- [Directive]:
Can you print everything from the line containing "## User Story" down to the line containing "- Sebagai penjual saya ingin memasukkan", both lines included, reproducing them word for word?

Records from a data source:
:::
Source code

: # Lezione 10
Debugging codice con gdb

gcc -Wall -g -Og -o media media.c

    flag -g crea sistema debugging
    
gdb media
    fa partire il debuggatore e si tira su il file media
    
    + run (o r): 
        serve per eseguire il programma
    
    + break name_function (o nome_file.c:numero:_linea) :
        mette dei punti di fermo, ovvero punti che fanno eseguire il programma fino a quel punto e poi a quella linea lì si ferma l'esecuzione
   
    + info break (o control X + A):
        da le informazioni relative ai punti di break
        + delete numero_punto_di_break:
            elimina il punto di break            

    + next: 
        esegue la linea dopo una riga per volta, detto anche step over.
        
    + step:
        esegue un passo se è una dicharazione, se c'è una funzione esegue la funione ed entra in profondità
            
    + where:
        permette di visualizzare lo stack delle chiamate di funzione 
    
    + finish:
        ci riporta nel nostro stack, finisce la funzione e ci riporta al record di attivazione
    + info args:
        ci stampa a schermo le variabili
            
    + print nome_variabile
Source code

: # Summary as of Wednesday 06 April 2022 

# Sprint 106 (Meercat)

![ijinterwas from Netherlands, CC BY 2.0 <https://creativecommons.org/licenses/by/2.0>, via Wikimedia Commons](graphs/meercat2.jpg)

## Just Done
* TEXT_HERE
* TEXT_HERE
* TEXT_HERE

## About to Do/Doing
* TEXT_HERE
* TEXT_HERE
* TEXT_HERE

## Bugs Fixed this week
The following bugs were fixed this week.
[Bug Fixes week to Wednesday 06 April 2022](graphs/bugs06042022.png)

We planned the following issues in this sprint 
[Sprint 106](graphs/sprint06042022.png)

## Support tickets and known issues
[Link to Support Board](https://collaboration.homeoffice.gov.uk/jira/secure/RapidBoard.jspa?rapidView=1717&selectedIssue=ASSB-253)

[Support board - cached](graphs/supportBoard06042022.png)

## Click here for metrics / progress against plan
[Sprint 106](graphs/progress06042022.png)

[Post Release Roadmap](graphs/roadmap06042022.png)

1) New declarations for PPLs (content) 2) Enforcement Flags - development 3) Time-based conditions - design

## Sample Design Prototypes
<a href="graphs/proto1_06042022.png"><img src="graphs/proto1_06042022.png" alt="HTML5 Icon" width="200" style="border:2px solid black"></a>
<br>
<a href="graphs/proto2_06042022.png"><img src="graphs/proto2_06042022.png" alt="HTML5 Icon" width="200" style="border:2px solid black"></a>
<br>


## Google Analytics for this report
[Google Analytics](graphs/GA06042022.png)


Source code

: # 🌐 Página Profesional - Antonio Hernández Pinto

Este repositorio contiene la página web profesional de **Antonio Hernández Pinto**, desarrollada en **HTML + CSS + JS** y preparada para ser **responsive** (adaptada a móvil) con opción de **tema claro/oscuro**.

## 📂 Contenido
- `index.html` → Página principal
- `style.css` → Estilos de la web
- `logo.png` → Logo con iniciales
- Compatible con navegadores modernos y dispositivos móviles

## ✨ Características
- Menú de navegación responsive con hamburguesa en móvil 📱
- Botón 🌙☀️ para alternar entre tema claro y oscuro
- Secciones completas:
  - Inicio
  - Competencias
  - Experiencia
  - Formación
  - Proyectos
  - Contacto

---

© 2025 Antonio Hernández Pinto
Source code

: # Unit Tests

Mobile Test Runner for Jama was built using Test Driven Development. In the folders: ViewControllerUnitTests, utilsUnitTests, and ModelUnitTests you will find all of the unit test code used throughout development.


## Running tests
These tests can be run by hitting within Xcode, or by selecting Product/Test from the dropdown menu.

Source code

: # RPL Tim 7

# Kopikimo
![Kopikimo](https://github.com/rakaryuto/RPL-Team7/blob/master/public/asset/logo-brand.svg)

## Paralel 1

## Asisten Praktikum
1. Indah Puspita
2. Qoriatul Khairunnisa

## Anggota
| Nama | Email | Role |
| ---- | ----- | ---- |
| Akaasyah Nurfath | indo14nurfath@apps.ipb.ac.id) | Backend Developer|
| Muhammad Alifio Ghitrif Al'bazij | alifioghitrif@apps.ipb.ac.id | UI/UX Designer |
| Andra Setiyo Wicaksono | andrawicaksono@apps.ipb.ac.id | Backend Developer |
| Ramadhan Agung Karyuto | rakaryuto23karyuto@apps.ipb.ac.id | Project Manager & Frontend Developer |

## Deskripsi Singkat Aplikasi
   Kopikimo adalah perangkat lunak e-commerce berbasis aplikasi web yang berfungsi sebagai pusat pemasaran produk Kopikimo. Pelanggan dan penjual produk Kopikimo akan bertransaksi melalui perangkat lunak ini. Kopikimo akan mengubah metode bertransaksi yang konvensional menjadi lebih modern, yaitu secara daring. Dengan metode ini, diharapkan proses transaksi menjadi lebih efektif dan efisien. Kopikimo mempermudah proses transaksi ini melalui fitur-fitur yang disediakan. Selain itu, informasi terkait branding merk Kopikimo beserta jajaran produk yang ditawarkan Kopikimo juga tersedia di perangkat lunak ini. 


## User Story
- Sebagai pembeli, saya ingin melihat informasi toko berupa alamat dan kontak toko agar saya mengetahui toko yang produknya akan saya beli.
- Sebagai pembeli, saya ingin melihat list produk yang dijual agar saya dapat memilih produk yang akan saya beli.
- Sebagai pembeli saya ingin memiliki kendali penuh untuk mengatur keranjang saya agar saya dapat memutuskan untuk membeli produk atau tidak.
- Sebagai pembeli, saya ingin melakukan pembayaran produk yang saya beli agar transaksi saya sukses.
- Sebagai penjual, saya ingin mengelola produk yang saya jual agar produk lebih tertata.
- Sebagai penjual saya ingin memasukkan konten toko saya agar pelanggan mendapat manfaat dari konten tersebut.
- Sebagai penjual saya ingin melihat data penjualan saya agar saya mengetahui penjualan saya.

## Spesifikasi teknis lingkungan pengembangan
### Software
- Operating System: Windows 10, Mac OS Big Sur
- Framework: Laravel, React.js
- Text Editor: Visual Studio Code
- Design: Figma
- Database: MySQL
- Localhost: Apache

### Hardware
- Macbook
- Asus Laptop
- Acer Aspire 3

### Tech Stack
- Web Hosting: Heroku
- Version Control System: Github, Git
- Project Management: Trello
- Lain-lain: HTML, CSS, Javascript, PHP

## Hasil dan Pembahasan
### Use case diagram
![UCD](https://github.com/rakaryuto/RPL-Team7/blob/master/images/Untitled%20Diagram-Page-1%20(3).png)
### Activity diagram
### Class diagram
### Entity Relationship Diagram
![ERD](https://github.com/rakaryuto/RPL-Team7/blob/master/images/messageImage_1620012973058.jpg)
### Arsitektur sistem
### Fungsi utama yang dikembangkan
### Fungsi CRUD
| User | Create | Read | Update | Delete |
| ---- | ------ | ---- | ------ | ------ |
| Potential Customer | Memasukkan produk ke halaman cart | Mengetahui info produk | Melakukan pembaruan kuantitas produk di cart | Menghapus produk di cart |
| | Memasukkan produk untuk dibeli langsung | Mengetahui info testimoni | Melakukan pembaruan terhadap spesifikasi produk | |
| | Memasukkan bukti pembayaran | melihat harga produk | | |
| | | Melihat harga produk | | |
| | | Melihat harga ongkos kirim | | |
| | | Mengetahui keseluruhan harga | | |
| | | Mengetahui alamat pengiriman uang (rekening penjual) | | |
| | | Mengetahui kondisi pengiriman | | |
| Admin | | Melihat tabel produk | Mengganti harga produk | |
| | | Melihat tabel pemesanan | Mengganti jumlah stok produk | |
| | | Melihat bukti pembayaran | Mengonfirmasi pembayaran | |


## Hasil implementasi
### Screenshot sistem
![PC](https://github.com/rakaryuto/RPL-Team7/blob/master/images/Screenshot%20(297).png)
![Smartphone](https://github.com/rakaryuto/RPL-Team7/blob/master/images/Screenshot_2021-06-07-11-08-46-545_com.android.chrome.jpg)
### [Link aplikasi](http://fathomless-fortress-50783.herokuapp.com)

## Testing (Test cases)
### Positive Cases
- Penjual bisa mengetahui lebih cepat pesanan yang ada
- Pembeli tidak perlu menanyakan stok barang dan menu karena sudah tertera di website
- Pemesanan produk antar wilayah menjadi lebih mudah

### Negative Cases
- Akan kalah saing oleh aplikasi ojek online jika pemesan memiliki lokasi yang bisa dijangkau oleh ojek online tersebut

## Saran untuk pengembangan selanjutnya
:::
- [Task answer]:
## User Story
- Sebagai pembeli, saya ingin melihat informasi toko berupa alamat dan kontak toko agar saya mengetahui toko yang produknya akan saya beli.
- Sebagai pembeli, saya ingin melihat list produk yang dijual agar saya dapat memilih produk yang akan saya beli.
- Sebagai pembeli saya ingin memiliki kendali penuh untuk mengatur keranjang saya agar saya dapat memutuskan untuk membeli produk atau tidak.
- Sebagai pembeli, saya ingin melakukan pembayaran produk yang saya beli agar transaksi saya sukses.
- Sebagai penjual, saya ingin mengelola produk yang saya jual agar produk lebih tertata.
- Sebagai penjual saya ingin memasukkan konten toko saya agar pelanggan mendapat manfaat dari konten tersebut.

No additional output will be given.